Nell’Italia del XV secolo, divisa in stati in competizione tra loro, l’arte ebbe un ruolo fondamentale nell’esercizio del potere e della politica. A Firenze i Medici furono i più abili a sfruttare la cultura come strumento per tenere alto il prestigio internazionale di una corte altrimenti fragile. Lo stesso fecero i Gonzaga a Mantova, riunendo intellettuali e artisti tra i più celebri dell’epoca, come Andrea Mantegna (1430 o 1431-1506), che dal 1460 fino alla morte fu pittore di corte di Ludovico II Gonzaga (1412-1478).
Capolavoro di Mantegna per la corte mantovana è la Camera degli Sposi, o Camera Picta, una stanza pressoché cubica, di circa 8 metri per lato, posta nel torrione nord-est del Castello di San Giorgio, diventata il simbolo stesso del governo di Ludovico II e di sua moglie Barbara di Brandeburgo (1422-1481). Tra il 1465 e il 1474 Mantegna ne affrescò tutte le superfici, pavimento escluso, presentando la famiglia Gonzaga con naturalezza, in momenti di vita quotidiana.

Parete della Camera degli Sposi
Foto: Bridgeman / Index
Ma l’elemento più caratteristico della stanza è il soffitto, decorato con una struttura architettonica rappresentata con perfetta illusione prospettica, che culmina in un oculo aperto su un finto cielo, il primo trompe-l’oeil della pittura italiana. L’arte nel ’400 raramente è espressione di puro piacere estetico. È dunque lecito chiedersi chi sia, o cosa rappresenti, ogni figura ritratta da Mantegna. I personaggi che si affacciano dalla balaustra che circonda il finto oculo, però, continuano a sfidare gli esperti, ancora in disaccordo sui loro possibili significati.
Un ideale di bellezza
Un'interpretazione dello storico Rodolfo Signorini vede nella scena sul soffitto una raffigurazione dell’ideale di bellezza umanistica, ispirata a un testo greco di Luciano di Samosata (120-180 d.C.), La sala, molto noto agli intellettuali del ’400.
Nell'immagine del soffitto possiamo osservare, a sinistra del vaso di arancio, il gruppo di tre figure femminili che rappresenta la bellezza pudica. Si tratterebbe della stessa donna ripresa in tre momenti successivi: mentre si pettina, a metà dell’opera e quando, infine, appare bella, con un solo nastro a raccogliere la sua folta chioma (come si legge nel testo di Luciano). A destra del vaso, ci sarebbe invece una cortigiana, che a differenza delle tre non guarda benevola verso gli osservatori.

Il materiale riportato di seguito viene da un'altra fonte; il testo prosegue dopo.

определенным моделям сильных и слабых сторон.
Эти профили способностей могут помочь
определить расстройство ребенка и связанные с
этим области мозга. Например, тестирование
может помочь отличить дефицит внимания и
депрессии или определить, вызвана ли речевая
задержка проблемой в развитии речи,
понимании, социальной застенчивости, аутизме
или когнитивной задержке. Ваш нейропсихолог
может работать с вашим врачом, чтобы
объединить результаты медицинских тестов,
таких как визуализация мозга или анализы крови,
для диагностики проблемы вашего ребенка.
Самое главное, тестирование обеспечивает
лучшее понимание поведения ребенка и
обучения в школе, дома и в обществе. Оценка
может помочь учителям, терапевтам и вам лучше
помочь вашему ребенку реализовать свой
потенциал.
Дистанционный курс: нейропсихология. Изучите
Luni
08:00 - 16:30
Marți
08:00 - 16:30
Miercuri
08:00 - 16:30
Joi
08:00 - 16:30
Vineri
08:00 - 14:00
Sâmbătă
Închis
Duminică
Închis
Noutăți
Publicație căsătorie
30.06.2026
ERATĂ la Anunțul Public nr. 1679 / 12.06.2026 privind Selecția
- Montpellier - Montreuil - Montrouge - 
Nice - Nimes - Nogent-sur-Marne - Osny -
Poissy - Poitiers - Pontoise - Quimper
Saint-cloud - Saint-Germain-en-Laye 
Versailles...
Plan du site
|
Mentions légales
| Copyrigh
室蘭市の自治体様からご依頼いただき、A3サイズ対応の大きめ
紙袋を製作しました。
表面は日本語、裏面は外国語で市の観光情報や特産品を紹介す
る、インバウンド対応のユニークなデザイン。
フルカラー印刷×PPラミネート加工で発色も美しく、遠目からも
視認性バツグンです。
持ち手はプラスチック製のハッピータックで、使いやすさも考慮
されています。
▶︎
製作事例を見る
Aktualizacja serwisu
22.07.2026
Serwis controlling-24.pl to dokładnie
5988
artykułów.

Al centro del soffitto della Camera degli Sposi un oculo apre l’ambiente verso il cielo, in un audace scorcio prospettico
Foto: Corbis
Il personaggio di colore con il turbante, infine, pare ostentare una capigliatura troppo elaborata e ricca di preziose perle: nella lettura di Signorini è la rappresentazione di quella che Luciano definisce la “burbanza persiana”, la boria dei barbari che confondono la vera eleganza, data dalla misura, con lo scintillio degli ori e degli eccessi. Mantegna si farebbe così portavoce del precetto umanistico che dà massimo valore al controllo delle passioni e alla moderazione, atta a guidare il buon governo.